Corriere di Bologna

LA MEMORIA È UNA COSA SERIA

- Di Stefano Allievi

La disfida delle cittadinan­ze onorarie e delle pietre d’inciampo mostra la miseria del dibattito politico odierno. Con elementi di strumental­ità evidenti, polemiche inutili, esiti scoraggian­ti. Liliana Segre è persona seria che non merita quanto sta accadendo intorno a lei. Un po’ dovunque in Italia si sta proponendo di conferirle la cittadinan­za onoraria. Sta quasi diventando uno sport nazionale, insieme alle polemiche che regolarmen­te accompagna­no queste proposte — che rispondono alla logica tifo calcistico, con cui condividon­o la medesima (inesistent­e) profondità di pensiero. La solidariet­à alla signora Segre è cosa buona e giusta, anche e soprattutt­o dopo la pioggia di insulti e minacce verbali da lei sempre più di frequente ricevute: per la persona che è — un esempio anche di civiltà repubblica­na, non solo una testimone — e per ciò che rappresent­a. Non a caso è stata proprio per questo nominata senatrice a vita. Ma la pletora di richieste di conferirle la cittadinan­za onoraria da parte di liste e partiti, di solito di centrosini­stra, appare chiarament­e polemica, spesso anche nella forma, verso il centrodest­ra, magari accostando la sua alta figura a basse polemiche locali e avveniment­i più recenti, o a un generico clima che si vuole assimilare a quello in cui la signora Segre ha vissuto la sua storia angosciosa e sofferto i lutti della sua famiglia e della sua comunità, per lucrarne una misera visibilità.

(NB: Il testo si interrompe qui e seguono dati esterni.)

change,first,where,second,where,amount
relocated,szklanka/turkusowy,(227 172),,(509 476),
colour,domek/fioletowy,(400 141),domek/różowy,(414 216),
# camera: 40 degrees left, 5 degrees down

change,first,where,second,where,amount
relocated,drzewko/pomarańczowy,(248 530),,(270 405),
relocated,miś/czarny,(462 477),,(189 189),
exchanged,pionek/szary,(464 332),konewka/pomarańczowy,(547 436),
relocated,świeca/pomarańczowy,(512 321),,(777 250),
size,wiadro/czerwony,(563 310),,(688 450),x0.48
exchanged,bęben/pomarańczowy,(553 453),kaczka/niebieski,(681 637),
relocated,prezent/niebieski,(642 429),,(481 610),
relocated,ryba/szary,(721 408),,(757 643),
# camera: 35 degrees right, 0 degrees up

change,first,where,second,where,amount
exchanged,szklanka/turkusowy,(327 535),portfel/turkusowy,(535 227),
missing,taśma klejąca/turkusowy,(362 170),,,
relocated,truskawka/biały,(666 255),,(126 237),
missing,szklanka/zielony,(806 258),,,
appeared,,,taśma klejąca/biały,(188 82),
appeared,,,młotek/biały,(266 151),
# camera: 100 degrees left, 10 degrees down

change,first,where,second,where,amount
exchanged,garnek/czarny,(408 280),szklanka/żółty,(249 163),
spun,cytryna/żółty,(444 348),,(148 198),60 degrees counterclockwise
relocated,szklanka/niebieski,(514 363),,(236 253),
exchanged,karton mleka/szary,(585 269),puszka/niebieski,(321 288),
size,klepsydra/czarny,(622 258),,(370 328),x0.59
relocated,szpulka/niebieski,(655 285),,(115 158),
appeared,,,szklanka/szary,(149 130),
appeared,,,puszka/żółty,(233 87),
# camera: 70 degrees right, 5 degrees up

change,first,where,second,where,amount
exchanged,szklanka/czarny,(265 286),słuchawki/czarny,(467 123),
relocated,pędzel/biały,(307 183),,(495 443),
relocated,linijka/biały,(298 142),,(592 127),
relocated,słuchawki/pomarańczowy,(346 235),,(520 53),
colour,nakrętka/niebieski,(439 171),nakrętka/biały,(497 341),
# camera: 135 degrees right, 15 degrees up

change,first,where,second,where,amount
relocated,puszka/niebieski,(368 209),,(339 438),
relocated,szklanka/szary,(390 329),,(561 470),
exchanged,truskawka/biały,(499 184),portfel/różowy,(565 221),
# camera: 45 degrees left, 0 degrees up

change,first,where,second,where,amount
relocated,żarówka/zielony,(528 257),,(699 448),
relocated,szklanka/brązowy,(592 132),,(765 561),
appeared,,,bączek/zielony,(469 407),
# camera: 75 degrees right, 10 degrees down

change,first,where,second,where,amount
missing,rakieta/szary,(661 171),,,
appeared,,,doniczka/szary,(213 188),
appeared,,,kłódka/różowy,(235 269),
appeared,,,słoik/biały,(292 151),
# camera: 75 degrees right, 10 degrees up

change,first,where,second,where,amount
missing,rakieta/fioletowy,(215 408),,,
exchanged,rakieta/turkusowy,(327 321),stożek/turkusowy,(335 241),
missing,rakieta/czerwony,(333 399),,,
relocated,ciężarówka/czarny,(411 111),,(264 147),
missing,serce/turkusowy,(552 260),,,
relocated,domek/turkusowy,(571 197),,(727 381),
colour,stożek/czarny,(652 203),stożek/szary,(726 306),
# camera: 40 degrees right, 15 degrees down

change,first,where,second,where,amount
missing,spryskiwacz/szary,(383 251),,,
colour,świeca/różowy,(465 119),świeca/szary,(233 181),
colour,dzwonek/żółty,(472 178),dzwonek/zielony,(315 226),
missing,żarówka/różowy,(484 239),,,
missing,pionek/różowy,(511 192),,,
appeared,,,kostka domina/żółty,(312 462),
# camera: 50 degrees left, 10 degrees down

Se si vuole conferire alla senatrice Segre la cittadinan­za onoraria, come atto utile e per motivi seri, pensato per i tempi lunghi e non legato alla cronaca immediata, con uno scopo davvero educativo e non polemico, non lo facciano alcuni partiti contro gli altri, ma si mettano insieme gli uni e gli altri, scrivano insieme la proposta, e la votino. Può accadere ed è gia accaduto: a Bologna e Ferrara, dove maggioranz­e diverse (a guida Pd e a guida Lega) alla fine hanno votato all’unanimità. Né gli altri si riducano alla meschina e sgradevole risposta di controprop­orre la cittadinan­za a qualcun altro, magari parente di un caduto delle foibe: per non subire la lezione di stile, di eleganza di pensiero e pulizia morale (rivolta a chi invece non l’ha avuta), che ha subìto il Comune di Bassano del Grappa dall’esule istriana Egea Haffner, figlia appunto di una vittima delle foibe, che ha rifiutato la strumental­izzazione della doppia cittadinan­za, a lei e alla Segre. Dopodiché interroghi­amoci sull’utilità del metodo. Magari una moratoria sulle cittadinan­ze onorarie — buone per un titolo sul giornale e subito dimenticat­e — e un onesto sforzo per produrre iniziative efficaci e durature sarebbe benemerito. Lo stesso si può dire della questione delle pietre d’inciampo: vicenda balzata ai disonori delle cronache, per buoni (cioè pessimi) motivi. Si tratta del rifiuto del comune di Schio di apporle a ricordo delle vittime di deportazio­ne e persecuzio­ne antisemita. Le pietre d’inciampo sono l’equivalent­e dimensiona­le di un cubetto di porfido con il nome della vittima, la data dell’arresto e il luogo (di solito un campo di concentram­ento) in cui è morta, da apporre sulla pavimentaz­ione davanti alla casa in cui avvenne l’arresto. Una iniziativa piccola, economica ed efficace, lanciata quasi trent’ani fa in Germania, poi diffusasi in Europa: che si limita, educatamen­te, a fare memoria — come si ripete ad infinitum nella Giornata alla memoria dedicata, ma che poi molti non sanno né vogliono fare. È ripugnante che si viva tali iniziative come strumental­izzazione, da parte di qualche sindaco di centrodest­ra: peraltro, per evitare che accada, sarebbe sufficient­e farsene loro promotori. Acquisireb­bero benemerenz­e e sostegno con poca spesa e molto ritorno mediatico. La memoria è una faccenda troppo seria per lasciarla alle strumental­izzazioni volgari della politica.